Her book is out, but I have yet to read it. The reviews have been mixed. Tyler calls it new and excellent.
Jonathan Haidt does not mention Twenge in this interview, but his observations parallel hers.
Haidt believes there is a mental-health crisis on campus: ‘I have never seen such rapid increase in indicators of anxiety and depression as we have seen in the past few years’, he says.
The interesting brief interview with Haidt includes this:
‘Kids need conflict, insult, exclusion – they need to experience these things thousands of times when they’re young in order to develop into psychologically mature adults. Every adult has to learn to handle these things and not get upset, especially by minor instances. But in the name of protecting our children we have deprived them of the unsupervised time they need to learn how to navigate conflict among themselves. That is one of the main reasons why kids and even college students today find words, ideas and social situations more intolerable than those same words, ideas and situations would have been for previous generations of students.’
The problem I have with this is conflict, insult, and exclusion are signs of immaturity than maturity and ways of shutting down real communication and learning to ignore them may not be the path to maturity but to callused immaturity insulated from the real world, much like politics as we know it.
John Stuart Mill understood that word, harm. But he was unusual, and he was liberal, and he could think for himself. Progressive group-think, by contrast, is as old as it gets. Progressives are primitives. They’re savages, obsessed with taboos. They have this pre-scientific way of thinking, which is this pre-Enlightenment idea that if you’re true to your tribe, that’s what the truth is.
Whereas to Mill, harm and heresy are not the same thing. The lynch mobs on twitter, people stoning other people to death, the people who wanted Socrates exiled from Athens, that’s the usual and natural course of events. That’s the traditional way that people have always done things, to think that harm means disloyalty and offense to the group.

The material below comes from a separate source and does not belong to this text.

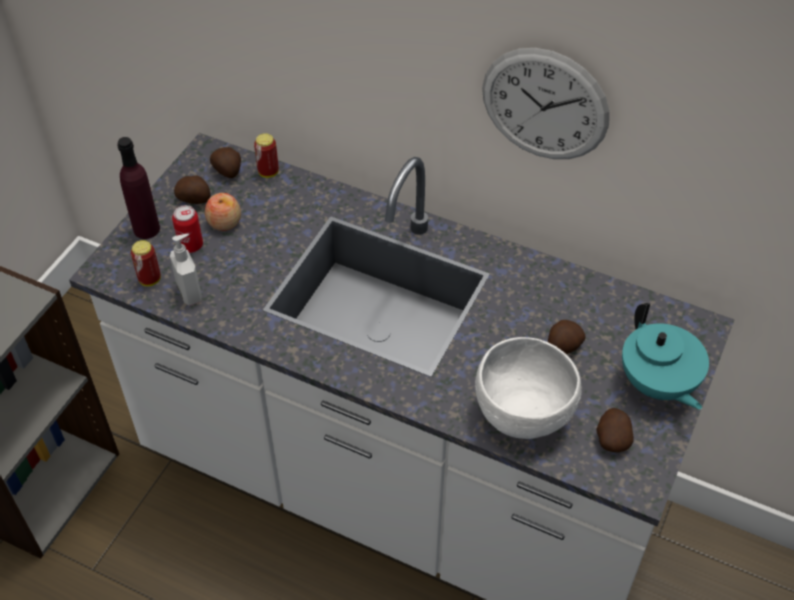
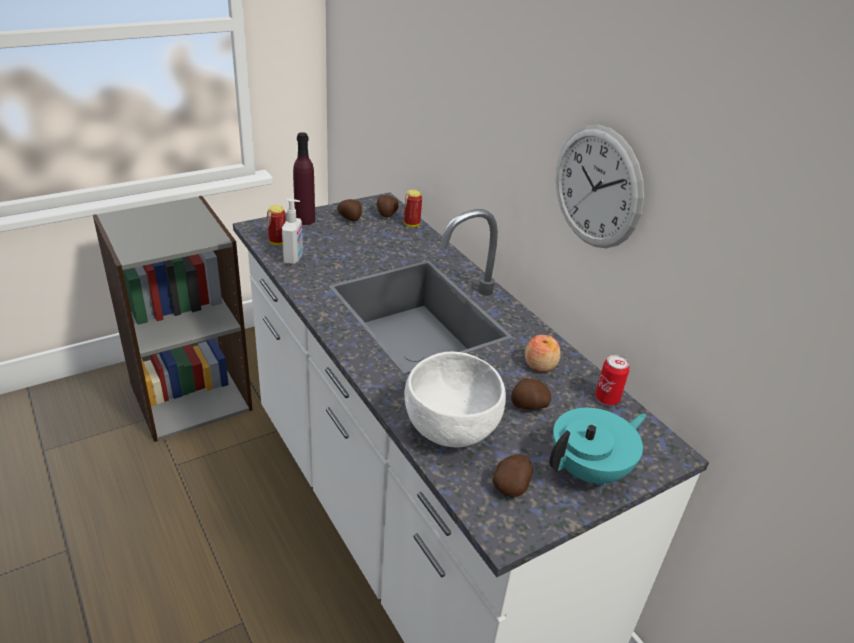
camera: 30 degrees right, 15 degrees down
(191, 245) = (322, 237): can -> can (607, 399)
(224, 222) = (356, 235): apple -> apple (540, 364)
(657, 384) = (590, 470): turquoise teapot -> turquoise teapot turned 135 degrees counterclockwise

Mark Lilla mentioned taboos in his version of this. This was Lilla in the Journal four weeks before Twenge: “Classroom conversations that once might have begun, I think A, and here is my argument, now take the form, Speaking as an X, I am offended that you claim B. What replaces argument, then, are taboos against unfamiliar ideas and contrary opinions.”
Liberalism is the alternative to what we’re seeing on campus, and at Google, and The Handmaid’s Tale on TV. But understanding the harm principle is not a natural thing. To most people in most societies, it does harm to the group to undermine it with thoughts. Thoughts are dangerous. Argument is taboo. It’s not specific to this generation or that. What’s peculiar is the extended order, not the fatal conceit. What’s unusual is abstract thought, and reasoning from first principles, and people talking things out, reasoning together, having to use their words instead of throwing tantrums like kids.
‘Kids need conflict, insult, exclusion – they need to experience these things thousands of times when they’re young in order to develop into psychologically mature adults.
Make America Great Again by making High School completely fuckin’ awful! We need increase depression in High Schoolers to understand how awful things will be in the future.
It does seem weird how upset conservatives are that the best behaved teenagers in generation are seen as failures in life.
I think she says we need to allow conflict and disagreement in high school in order to avoid depression later. That if you have not developed ways to handle conflict and disagreement, you will wilt like a hothouse flower when you leave the greenhouse.
It still feels like Oscar Wilde “What does not kill us, only makes us stronger.”
Feels TO YOU.
That was Nietzsche, not Oscar Wilde.
Allowing disagreement without PTSD-inducing levels of conflict. It’s like trying to hit the sweet-spot on immigrants vs. natives when your only tool is a none/all switch. Pulse-width-modulation approach doesn’t work, given a loop bandwidth of a human generation or so.